There I sat, Sunday night, and two chairs over was some really friendly chick with some really inviting looking boobies slightly spilling out of her low-cut top who was chatting it up with the bartender and all I could think about was if my cloud of odor had drifted as far over as where she was sitting or, even worse, if I started talking to her if she’d move over closer to me, and hence, closer to gagging on my lap.

I sat still and tried to not say much.

Yeah, ladies, I'm surprisingly single and available.

FA Down and Out

"This economy, man, it's worse than getting a divorce. I've lost half of my assets under management and I still have my wife."

Thursday, March 05, 2009

Somebody Should Do the Math

About the Milwaukee County Transit System:


"The installation of video cameras on buses has been an important security improvement, she said. Vivid footage from those cameras showing assaults on drivers and passengers and aired on local television also led to the audit request.

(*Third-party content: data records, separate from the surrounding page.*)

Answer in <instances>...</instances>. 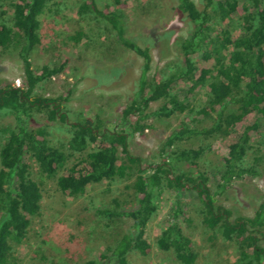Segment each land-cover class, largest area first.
I'll return each mask as SVG.
<instances>
[{
    "label": "trees",
    "instance_id": "1",
    "mask_svg": "<svg viewBox=\"0 0 264 264\" xmlns=\"http://www.w3.org/2000/svg\"><path fill=\"white\" fill-rule=\"evenodd\" d=\"M173 1L189 26L188 35L179 41L181 63L151 77V45L167 37V32L143 36L142 46L127 34L126 22L118 11L126 1L112 0L101 6L97 0H85L80 4V13L92 10L105 18L120 42L143 58V64L134 80L133 98L123 109L120 127L110 128L97 112H79L71 122L69 138L57 145L48 127L54 121L66 120L70 89L54 97L43 96L39 89L64 65L44 63L36 68L31 56L41 43L43 15L58 3L0 0V50H14L24 71L22 85L0 81V111L14 118L13 124L0 125V264H13L14 245L26 237L33 218L41 211L43 177L56 176L70 159L72 164L56 176L63 194L80 196L90 184L124 178L130 180L126 187L133 193L127 211L115 207L99 210L104 216L131 218L116 244L98 258L75 264H129L134 251L149 255L153 245L146 235L147 227L166 194L174 201L156 244L181 263H196L199 252L193 223L182 199V193L191 190L201 203L200 223L208 239L222 236L236 247V259L226 264H264V194L251 217L234 216L233 210L216 197L233 187L235 180L264 174V150L250 142L259 125L247 122L256 115L264 116V0ZM85 35L79 26L68 38L77 44ZM89 68L106 70L90 66L87 75ZM119 71L111 72L118 78ZM155 101L160 104L153 110ZM41 113L50 123L29 128L27 121ZM182 113H186L185 119L159 148L160 159L146 166L131 151L129 137L144 134L153 115L166 118ZM203 120L209 124L203 125ZM228 136L237 138L220 149L221 167L215 173L216 189L212 191L210 177L199 161L214 145L208 141L194 146L193 139ZM180 163L196 169H181ZM113 200L120 203L117 197Z\"/></svg>",
    "mask_w": 264,
    "mask_h": 264
},
{
    "label": "rangeland",
    "instance_id": "2",
    "mask_svg": "<svg viewBox=\"0 0 264 264\" xmlns=\"http://www.w3.org/2000/svg\"><path fill=\"white\" fill-rule=\"evenodd\" d=\"M57 1L51 11L42 17L40 34L41 43L35 48L31 59L36 68L44 63L64 65L61 72L47 81L39 92L43 96L54 97L70 89L65 102L67 118L57 120L49 125L50 137L57 145L67 141L70 135L71 122L79 112L99 113L110 128L120 127L123 109L133 98L134 80L139 76L143 58L133 50L125 47L111 24L95 11L79 12L80 4L85 0H52ZM126 6L118 8L126 22L127 34L144 46L143 36L167 32V37L151 45L152 62L148 77L159 71H165L176 63H181L179 41L188 35L189 26L182 14L175 8L173 0H124ZM200 4L199 0H195ZM104 6L112 0H97ZM81 26L85 31L82 41L74 44L68 35ZM235 32H238L235 29ZM90 66L100 67L92 70ZM119 69V77L112 73ZM111 70V71H110ZM23 65L12 49L0 50V81L14 82L22 85ZM101 85H97V84ZM204 98V94L200 95ZM160 101L152 102V109H157ZM186 113L172 117L158 118L155 115L148 120L150 126L144 134L135 133L129 137L131 151L142 158L146 166L153 165L160 159L159 148L163 145L172 130ZM13 115L0 111V125L14 123ZM257 122L259 128L252 134L251 144L264 150V116L256 115L248 123ZM46 115L27 121L29 128L45 125ZM209 124L208 120L202 121ZM237 136L225 138L201 137L193 139V145L213 143V149L207 151L200 159V168L209 175L211 190L216 189L215 173L221 167V155L229 143ZM177 147V144L173 148ZM72 159L61 168L58 174L66 170ZM34 177L38 179V168L35 163ZM179 168L195 170L186 163ZM57 174V175H58ZM56 175V176H57ZM56 176L43 177V198L40 213L33 218L28 234L21 243L14 245L11 261L13 264H75L88 258H98L101 253L112 248L124 229L131 223L127 215L104 216L99 212L105 207H115L127 211L132 206V191L126 187L128 178L101 185H88L86 192L80 196L63 194L57 186ZM264 194V174L248 175L235 180L233 187L216 195L219 203L233 210L234 216H253L255 207ZM114 197L120 203L114 202ZM183 206L188 210L194 228L195 247L199 252L198 261L194 264H226L236 259V247L219 236L208 239L200 223L199 209L201 203L194 190L182 193ZM174 197L164 195L159 209L147 227V237L153 245L147 256L132 252L129 264H184L172 252L161 251L156 239L159 236L164 220L169 216ZM264 244V237L262 238Z\"/></svg>",
    "mask_w": 264,
    "mask_h": 264
}]
</instances>
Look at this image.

The audit found 3,216 calls for service by drivers - anything from fights to snowballs thrown at buses to rousting sleeping passengers - in 2008.


With 1.35 million bus trips and an average busload of 38, that translates to a 99.76% chance that passengers won't face any problems riding the bus, the audit said."


Ok, what?  "With 1.35 million bus trips and an average busload of 38…"  It doesn't matter what the busload is.  3,216 calls divided by 1.35 million is .0023 which gives you the 99.76% figure.


Stupid fucking journalists.

Windows Live™: Keep your life in sync. Check it out.

Wednesday, March 04, 2009

Filling Out Your Bracket This Year?

Make sure it says "2009 NCAA Tournament" on it. The FA and I were cracking up today about giving the Renter the one from last year just to see if she'd notice.